God with a gag over His metaphorical mouth was a less usual concept back when people talked more routinely than now about evil, not to mention the devil and all his works. A particular word would come up regularly in those old conversations -- sin, defined as stubborn, self-focused detachment from God, accompanied by defiance of His purposes. Sin was supposed to be bad: the more so because all were involved in it. Because all were involved, no one could tell what would happen next. Some nut might sidle into a political gathering, pull out a gun, and ...
It was not that general acknowledgment of moral deficiency provided quick answers to the questions people asked about the awfulness they couldn't help noticing -- wars, murders, assassinations, massacres worse than anything that took place in Tucson last week. That was, for one thing, before TV and the Internet. No one needed a blogger to explain in outraged tones that loud mouths and gun imagery had precipitated this or that horror. There were fewer surprises back then. The nuttiness of the human species was a given.
The desacralization of American life -- achieved at a speed no one would have foretold even 50 years ago -- leaves the secular-minded to identify secular villains and secular ideas as the cause of life's disasters. There was a "climate of hate" in Arizona! Oh, the violent and military language of the tea partiers! The shouting, the screaming at public meetings! Only bad was certain to come of it.
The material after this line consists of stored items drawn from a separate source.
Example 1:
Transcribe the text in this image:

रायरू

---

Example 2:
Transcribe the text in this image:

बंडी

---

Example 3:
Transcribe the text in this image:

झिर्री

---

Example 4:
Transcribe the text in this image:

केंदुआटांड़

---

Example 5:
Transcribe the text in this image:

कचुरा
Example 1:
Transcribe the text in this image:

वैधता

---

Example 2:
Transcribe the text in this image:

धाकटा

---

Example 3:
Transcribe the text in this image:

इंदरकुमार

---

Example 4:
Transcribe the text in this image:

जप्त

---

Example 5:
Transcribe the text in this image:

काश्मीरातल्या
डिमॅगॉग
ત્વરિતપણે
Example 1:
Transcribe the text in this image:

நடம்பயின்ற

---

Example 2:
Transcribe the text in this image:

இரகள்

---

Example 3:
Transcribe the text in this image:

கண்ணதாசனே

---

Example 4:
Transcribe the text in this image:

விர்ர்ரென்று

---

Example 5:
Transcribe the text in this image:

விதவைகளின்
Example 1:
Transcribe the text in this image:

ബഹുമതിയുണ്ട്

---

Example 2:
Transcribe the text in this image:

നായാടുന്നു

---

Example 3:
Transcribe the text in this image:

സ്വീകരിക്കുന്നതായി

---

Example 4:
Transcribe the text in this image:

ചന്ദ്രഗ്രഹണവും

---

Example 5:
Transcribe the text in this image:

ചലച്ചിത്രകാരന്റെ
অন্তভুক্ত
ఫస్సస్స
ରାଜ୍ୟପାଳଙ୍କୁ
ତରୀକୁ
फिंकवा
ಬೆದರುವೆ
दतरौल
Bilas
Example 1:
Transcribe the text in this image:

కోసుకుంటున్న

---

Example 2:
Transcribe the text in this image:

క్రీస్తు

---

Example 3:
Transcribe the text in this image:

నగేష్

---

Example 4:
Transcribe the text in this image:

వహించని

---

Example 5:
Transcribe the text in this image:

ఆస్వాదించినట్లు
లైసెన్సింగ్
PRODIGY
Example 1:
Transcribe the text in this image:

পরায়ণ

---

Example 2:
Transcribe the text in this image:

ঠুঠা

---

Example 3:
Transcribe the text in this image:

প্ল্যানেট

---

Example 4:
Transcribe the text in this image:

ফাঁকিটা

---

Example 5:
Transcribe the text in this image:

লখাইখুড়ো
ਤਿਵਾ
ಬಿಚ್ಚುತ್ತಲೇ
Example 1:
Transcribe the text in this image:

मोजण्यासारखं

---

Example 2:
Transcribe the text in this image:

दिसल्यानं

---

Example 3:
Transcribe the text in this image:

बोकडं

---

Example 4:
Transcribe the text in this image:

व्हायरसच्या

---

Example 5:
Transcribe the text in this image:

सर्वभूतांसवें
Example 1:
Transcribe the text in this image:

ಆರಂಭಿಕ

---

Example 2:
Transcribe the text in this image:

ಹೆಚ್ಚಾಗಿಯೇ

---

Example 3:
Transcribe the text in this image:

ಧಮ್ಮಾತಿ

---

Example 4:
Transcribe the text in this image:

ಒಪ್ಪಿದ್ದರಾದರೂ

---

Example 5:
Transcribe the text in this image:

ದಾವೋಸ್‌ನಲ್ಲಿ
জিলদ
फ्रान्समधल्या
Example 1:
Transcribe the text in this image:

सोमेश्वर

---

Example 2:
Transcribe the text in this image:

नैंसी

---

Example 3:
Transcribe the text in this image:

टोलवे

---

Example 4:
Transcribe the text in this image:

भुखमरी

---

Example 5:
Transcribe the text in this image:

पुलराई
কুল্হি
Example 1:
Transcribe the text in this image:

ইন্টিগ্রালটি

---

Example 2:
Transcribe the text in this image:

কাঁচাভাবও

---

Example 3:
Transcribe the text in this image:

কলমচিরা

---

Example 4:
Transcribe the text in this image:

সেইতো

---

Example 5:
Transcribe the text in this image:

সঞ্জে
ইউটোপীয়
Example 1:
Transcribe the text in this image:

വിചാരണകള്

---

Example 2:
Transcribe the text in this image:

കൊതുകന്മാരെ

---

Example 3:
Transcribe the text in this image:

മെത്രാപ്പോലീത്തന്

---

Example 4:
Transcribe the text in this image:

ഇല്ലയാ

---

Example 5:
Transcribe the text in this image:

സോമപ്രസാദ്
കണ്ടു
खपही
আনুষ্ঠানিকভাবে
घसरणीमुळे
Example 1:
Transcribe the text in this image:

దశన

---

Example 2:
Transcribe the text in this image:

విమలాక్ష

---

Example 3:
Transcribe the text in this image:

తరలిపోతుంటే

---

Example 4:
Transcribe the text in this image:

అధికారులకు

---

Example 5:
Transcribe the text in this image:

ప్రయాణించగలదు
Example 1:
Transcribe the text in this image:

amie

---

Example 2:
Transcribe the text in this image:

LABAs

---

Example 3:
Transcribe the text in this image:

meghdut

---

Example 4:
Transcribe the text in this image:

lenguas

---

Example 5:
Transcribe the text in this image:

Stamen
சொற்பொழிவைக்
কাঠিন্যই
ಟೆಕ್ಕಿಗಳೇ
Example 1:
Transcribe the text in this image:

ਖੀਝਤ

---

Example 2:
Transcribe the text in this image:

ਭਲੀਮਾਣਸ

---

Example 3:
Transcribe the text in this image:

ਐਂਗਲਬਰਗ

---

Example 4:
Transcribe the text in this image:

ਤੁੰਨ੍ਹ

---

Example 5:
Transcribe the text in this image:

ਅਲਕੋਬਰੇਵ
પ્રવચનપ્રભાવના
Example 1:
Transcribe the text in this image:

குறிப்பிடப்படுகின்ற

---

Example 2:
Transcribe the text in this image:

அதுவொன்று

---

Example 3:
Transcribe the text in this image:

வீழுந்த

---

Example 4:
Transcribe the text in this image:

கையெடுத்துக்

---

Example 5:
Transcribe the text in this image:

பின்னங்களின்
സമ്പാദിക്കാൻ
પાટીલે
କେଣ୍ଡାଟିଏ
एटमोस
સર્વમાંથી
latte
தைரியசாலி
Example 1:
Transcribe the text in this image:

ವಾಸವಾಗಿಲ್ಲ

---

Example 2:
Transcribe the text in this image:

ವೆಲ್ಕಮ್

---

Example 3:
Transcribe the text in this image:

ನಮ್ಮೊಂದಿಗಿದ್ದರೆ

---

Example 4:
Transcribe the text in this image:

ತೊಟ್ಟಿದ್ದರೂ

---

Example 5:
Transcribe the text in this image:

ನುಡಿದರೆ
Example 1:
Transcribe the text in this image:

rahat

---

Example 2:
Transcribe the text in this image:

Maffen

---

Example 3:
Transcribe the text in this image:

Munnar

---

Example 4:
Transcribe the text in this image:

Among the ironies of the post-massacre "climate" in the media and the Internet is the not-quite-spoken assumption that the war that took six lives in Tucson continues, with the side that was formerly down -- supportive of health care reform and "civility" -- poised now to beat the bloody hell out of the side that formerly was up. The shouting hasn't gone away; different people have gone to shouting -- that's all. There's a triumphalism in the attacks and self-righteous commentary marshaled by the anti-tea party, anti-Palin set in good, reliable we-told-you-so fashion. That's notwithstanding the absence of proof that Jared Loughner derived even a shred of an idea from the political debates of last year.